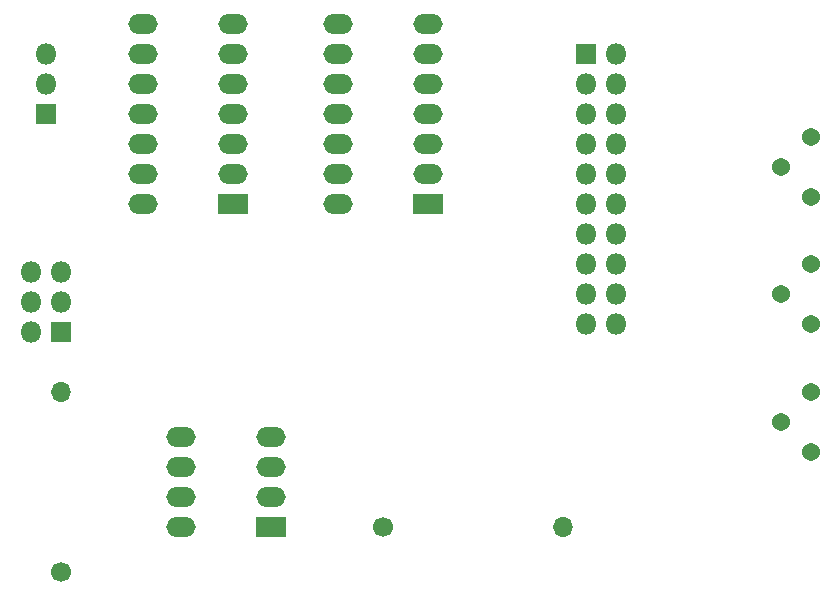
<source format=gbr>
%TF.GenerationSoftware,KiCad,Pcbnew,(5.1.6)-1*%
%TF.CreationDate,2021-02-01T21:39:40+01:00*%
%TF.ProjectId,carteDmx512,63617274-6544-46d7-9835-31322e6b6963,rev?*%
%TF.SameCoordinates,Original*%
%TF.FileFunction,Soldermask,Top*%
%TF.FilePolarity,Negative*%
%FSLAX46Y46*%
G04 Gerber Fmt 4.6, Leading zero omitted, Abs format (unit mm)*
G04 Created by KiCad (PCBNEW (5.1.6)-1) date 2021-02-01 21:39:40*
%MOMM*%
%LPD*%
G01*
G04 APERTURE LIST*
%ADD10O,2.500000X1.700000*%
%ADD11R,2.500000X1.700000*%
%ADD12C,1.540000*%
%ADD13O,1.700000X1.700000*%
%ADD14C,1.700000*%
%ADD15O,1.800000X1.800000*%
%ADD16R,1.800000X1.800000*%
G04 APERTURE END LIST*
D10*
%TO.C,U3*%
X82550000Y-170180000D03*
X90170000Y-162560000D03*
X82550000Y-167640000D03*
X90170000Y-165100000D03*
X82550000Y-165100000D03*
X90170000Y-167640000D03*
X82550000Y-162560000D03*
D11*
X90170000Y-170180000D03*
%TD*%
D12*
%TO.C,RV3*%
X135890000Y-158750000D03*
X133350000Y-161290000D03*
X135890000Y-163830000D03*
%TD*%
%TO.C,RV2*%
X135890000Y-147955000D03*
X133350000Y-150495000D03*
X135890000Y-153035000D03*
%TD*%
%TO.C,RV1*%
X135890000Y-137160000D03*
X133350000Y-139700000D03*
X135890000Y-142240000D03*
%TD*%
D13*
%TO.C,R2*%
X114935000Y-170180000D03*
D14*
X99695000Y-170180000D03*
%TD*%
D13*
%TO.C,R1*%
X72390000Y-158750000D03*
D14*
X72390000Y-173990000D03*
%TD*%
D15*
%TO.C,J3*%
X69850000Y-148590000D03*
X72390000Y-148590000D03*
X69850000Y-151130000D03*
X72390000Y-151130000D03*
X69850000Y-153670000D03*
D16*
X72390000Y-153670000D03*
%TD*%
D15*
%TO.C,J2*%
X71120000Y-130175000D03*
X71120000Y-132715000D03*
D16*
X71120000Y-135255000D03*
%TD*%
D15*
%TO.C,J1*%
X119380000Y-153035000D03*
X116840000Y-153035000D03*
X119380000Y-150495000D03*
X116840000Y-150495000D03*
X119380000Y-147955000D03*
X116840000Y-147955000D03*
X119380000Y-145415000D03*
X116840000Y-145415000D03*
X119380000Y-142875000D03*
X116840000Y-142875000D03*
X119380000Y-140335000D03*
X116840000Y-140335000D03*
X119380000Y-137795000D03*
X116840000Y-137795000D03*
X119380000Y-135255000D03*
X116840000Y-135255000D03*
X119380000Y-132715000D03*
X116840000Y-132715000D03*
X119380000Y-130175000D03*
D16*
X116840000Y-130175000D03*
%TD*%
D11*
%TO.C,U1*%
X103505000Y-142875000D03*
D10*
X95885000Y-127635000D03*
X103505000Y-140335000D03*
X95885000Y-130175000D03*
X103505000Y-137795000D03*
X95885000Y-132715000D03*
X103505000Y-135255000D03*
X95885000Y-135255000D03*
X103505000Y-132715000D03*
X95885000Y-137795000D03*
X103505000Y-130175000D03*
X95885000Y-140335000D03*
X103505000Y-127635000D03*
X95885000Y-142875000D03*
%TD*%
%TO.C,U2*%
X79375000Y-142875000D03*
X86995000Y-127635000D03*
X79375000Y-140335000D03*
X86995000Y-130175000D03*
X79375000Y-137795000D03*
X86995000Y-132715000D03*
X79375000Y-135255000D03*
X86995000Y-135255000D03*
X79375000Y-132715000D03*
X86995000Y-137795000D03*
X79375000Y-130175000D03*
X86995000Y-140335000D03*
X79375000Y-127635000D03*
D11*
X86995000Y-142875000D03*
%TD*%
M02*

</source>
_ _ _ _ _
● **What the task requires**:
Please give all of the material again, exactly, without the images.

● **Problem solution**:
<source format=gbr>
%TF.GenerationSoftware,KiCad,Pcbnew,(5.1.6)-1*%
%TF.CreationDate,2021-02-01T21:39:40+01:00*%
%TF.ProjectId,carteDmx512,63617274-6544-46d7-9835-31322e6b6963,rev?*%
%TF.SameCoordinates,Original*%
%TF.FileFunction,Soldermask,Top*%
%TF.FilePolarity,Negative*%
%FSLAX46Y46*%
G04 Gerber Fmt 4.6, Leading zero omitted, Abs format (unit mm)*
G04 Created by KiCad (PCBNEW (5.1.6)-1) date 2021-02-01 21:39:40*
%MOMM*%
%LPD*%
G01*
G04 APERTURE LIST*
%ADD10O,2.500000X1.700000*%
%ADD11R,2.500000X1.700000*%
%ADD12C,1.540000*%
%ADD13O,1.700000X1.700000*%
%ADD14C,1.700000*%
%ADD15O,1.800000X1.800000*%
%ADD16R,1.800000X1.800000*%
G04 APERTURE END LIST*
D10*
%TO.C,U3*%
X82550000Y-170180000D03*
X90170000Y-162560000D03*
X82550000Y-167640000D03*
X90170000Y-165100000D03*
X82550000Y-165100000D03*
X90170000Y-167640000D03*
X82550000Y-162560000D03*
D11*
X90170000Y-170180000D03*
%TD*%
D12*
%TO.C,RV3*%
X135890000Y-158750000D03*
X133350000Y-161290000D03*
X135890000Y-163830000D03*
%TD*%
%TO.C,RV2*%
X135890000Y-147955000D03*
X133350000Y-150495000D03*
X135890000Y-153035000D03*
%TD*%
%TO.C,RV1*%
X135890000Y-137160000D03*
X133350000Y-139700000D03*
X135890000Y-142240000D03*
%TD*%
D13*
%TO.C,R2*%
X114935000Y-170180000D03*
D14*
X99695000Y-170180000D03*
%TD*%
D13*
%TO.C,R1*%
X72390000Y-158750000D03*
D14*
X72390000Y-173990000D03*
%TD*%
D15*
%TO.C,J3*%
X69850000Y-148590000D03*
X72390000Y-148590000D03*
X69850000Y-151130000D03*
X72390000Y-151130000D03*
X69850000Y-153670000D03*
D16*
X72390000Y-153670000D03*
%TD*%
D15*
%TO.C,J2*%
X71120000Y-130175000D03*
X71120000Y-132715000D03*
D16*
X71120000Y-135255000D03*
%TD*%
D15*
%TO.C,J1*%
X119380000Y-153035000D03*
X116840000Y-153035000D03*
X119380000Y-150495000D03*
X116840000Y-150495000D03*
X119380000Y-147955000D03*
X116840000Y-147955000D03*
X119380000Y-145415000D03*
X116840000Y-145415000D03*
X119380000Y-142875000D03*
X116840000Y-142875000D03*
X119380000Y-140335000D03*
X116840000Y-140335000D03*
X119380000Y-137795000D03*
X116840000Y-137795000D03*
X119380000Y-135255000D03*
X116840000Y-135255000D03*
X119380000Y-132715000D03*
X116840000Y-132715000D03*
X119380000Y-130175000D03*
D16*
X116840000Y-130175000D03*
%TD*%
D11*
%TO.C,U1*%
X103505000Y-142875000D03*
D10*
X95885000Y-127635000D03*
X103505000Y-140335000D03*
X95885000Y-130175000D03*
X103505000Y-137795000D03*
X95885000Y-132715000D03*
X103505000Y-135255000D03*
X95885000Y-135255000D03*
X103505000Y-132715000D03*
X95885000Y-137795000D03*
X103505000Y-130175000D03*
X95885000Y-140335000D03*
X103505000Y-127635000D03*
X95885000Y-142875000D03*
%TD*%
%TO.C,U2*%
X79375000Y-142875000D03*
X86995000Y-127635000D03*
X79375000Y-140335000D03*
X86995000Y-130175000D03*
X79375000Y-137795000D03*
X86995000Y-132715000D03*
X79375000Y-135255000D03*
X86995000Y-135255000D03*
X79375000Y-132715000D03*
X86995000Y-137795000D03*
X79375000Y-130175000D03*
X86995000Y-140335000D03*
X79375000Y-127635000D03*
D11*
X86995000Y-142875000D03*
%TD*%
M02*

</source>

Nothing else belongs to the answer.